-------- DATASET
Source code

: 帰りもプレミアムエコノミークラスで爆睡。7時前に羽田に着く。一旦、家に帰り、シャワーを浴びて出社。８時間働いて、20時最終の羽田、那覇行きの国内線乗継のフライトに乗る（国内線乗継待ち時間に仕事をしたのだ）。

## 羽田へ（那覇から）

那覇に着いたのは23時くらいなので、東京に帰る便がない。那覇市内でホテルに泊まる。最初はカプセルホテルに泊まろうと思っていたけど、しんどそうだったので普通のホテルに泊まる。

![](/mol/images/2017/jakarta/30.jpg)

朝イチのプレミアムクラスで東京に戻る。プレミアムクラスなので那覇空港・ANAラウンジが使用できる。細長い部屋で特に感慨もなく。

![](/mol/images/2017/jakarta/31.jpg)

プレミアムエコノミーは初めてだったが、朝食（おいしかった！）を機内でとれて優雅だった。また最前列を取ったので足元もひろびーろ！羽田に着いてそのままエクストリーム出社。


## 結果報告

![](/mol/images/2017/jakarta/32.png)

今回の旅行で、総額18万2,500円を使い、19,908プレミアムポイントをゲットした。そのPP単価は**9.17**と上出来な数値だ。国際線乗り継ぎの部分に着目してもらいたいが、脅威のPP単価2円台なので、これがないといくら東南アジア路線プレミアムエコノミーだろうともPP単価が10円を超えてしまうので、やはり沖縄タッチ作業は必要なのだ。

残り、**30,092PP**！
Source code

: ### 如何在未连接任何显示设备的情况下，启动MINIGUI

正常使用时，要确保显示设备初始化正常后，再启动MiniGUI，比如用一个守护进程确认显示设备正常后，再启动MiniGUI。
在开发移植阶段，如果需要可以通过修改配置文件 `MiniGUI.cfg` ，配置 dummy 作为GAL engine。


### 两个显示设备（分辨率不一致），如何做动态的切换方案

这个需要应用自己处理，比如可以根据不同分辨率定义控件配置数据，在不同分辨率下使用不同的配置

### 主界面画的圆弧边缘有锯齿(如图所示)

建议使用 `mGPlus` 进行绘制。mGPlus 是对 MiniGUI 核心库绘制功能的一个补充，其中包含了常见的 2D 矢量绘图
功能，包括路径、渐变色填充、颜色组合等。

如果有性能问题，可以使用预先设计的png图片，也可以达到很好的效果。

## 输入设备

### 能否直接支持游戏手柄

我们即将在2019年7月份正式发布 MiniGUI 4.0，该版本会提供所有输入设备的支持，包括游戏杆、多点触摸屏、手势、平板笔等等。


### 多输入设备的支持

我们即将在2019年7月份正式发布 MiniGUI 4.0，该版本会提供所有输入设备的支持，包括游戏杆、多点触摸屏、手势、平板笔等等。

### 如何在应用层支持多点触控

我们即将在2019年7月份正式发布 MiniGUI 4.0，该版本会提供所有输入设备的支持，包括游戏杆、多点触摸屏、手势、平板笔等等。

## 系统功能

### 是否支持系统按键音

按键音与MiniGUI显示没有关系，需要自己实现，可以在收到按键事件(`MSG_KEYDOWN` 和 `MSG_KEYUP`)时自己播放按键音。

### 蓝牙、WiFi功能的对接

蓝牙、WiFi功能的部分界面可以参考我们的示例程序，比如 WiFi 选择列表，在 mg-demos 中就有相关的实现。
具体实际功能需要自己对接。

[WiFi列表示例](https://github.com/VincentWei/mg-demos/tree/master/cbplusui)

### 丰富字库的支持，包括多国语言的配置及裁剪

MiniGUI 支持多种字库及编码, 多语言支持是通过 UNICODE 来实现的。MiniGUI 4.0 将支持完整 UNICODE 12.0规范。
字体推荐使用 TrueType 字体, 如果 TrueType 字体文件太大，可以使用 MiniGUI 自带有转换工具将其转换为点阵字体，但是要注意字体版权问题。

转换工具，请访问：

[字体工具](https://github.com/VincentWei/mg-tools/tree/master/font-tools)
----------------
WHAT IS EXPECTED :: Reproduce the section of the records above that opens with the line containing "### 主界面画的圆弧边缘有锯齿(如图所示)" and closes with the line containing "### 多输入设备的支持", with both of those lines included and no line changed.

TASK RESULT ::
### 主界面画的圆弧边缘有锯齿(如图所示)

建议使用 `mGPlus` 进行绘制。mGPlus 是对 MiniGUI 核心库绘制功能的一个补充，其中包含了常见的 2D 矢量绘图
功能，包括路径、渐变色填充、颜色组合等。

如果有性能问题，可以使用预先设计的png图片，也可以达到很好的效果。

## 输入设备

### 能否直接支持游戏手柄

我们即将在2019年7月份正式发布 MiniGUI 4.0，该版本会提供所有输入设备的支持，包括游戏杆、多点触摸屏、手势、平板笔等等。


### 多输入设备的支持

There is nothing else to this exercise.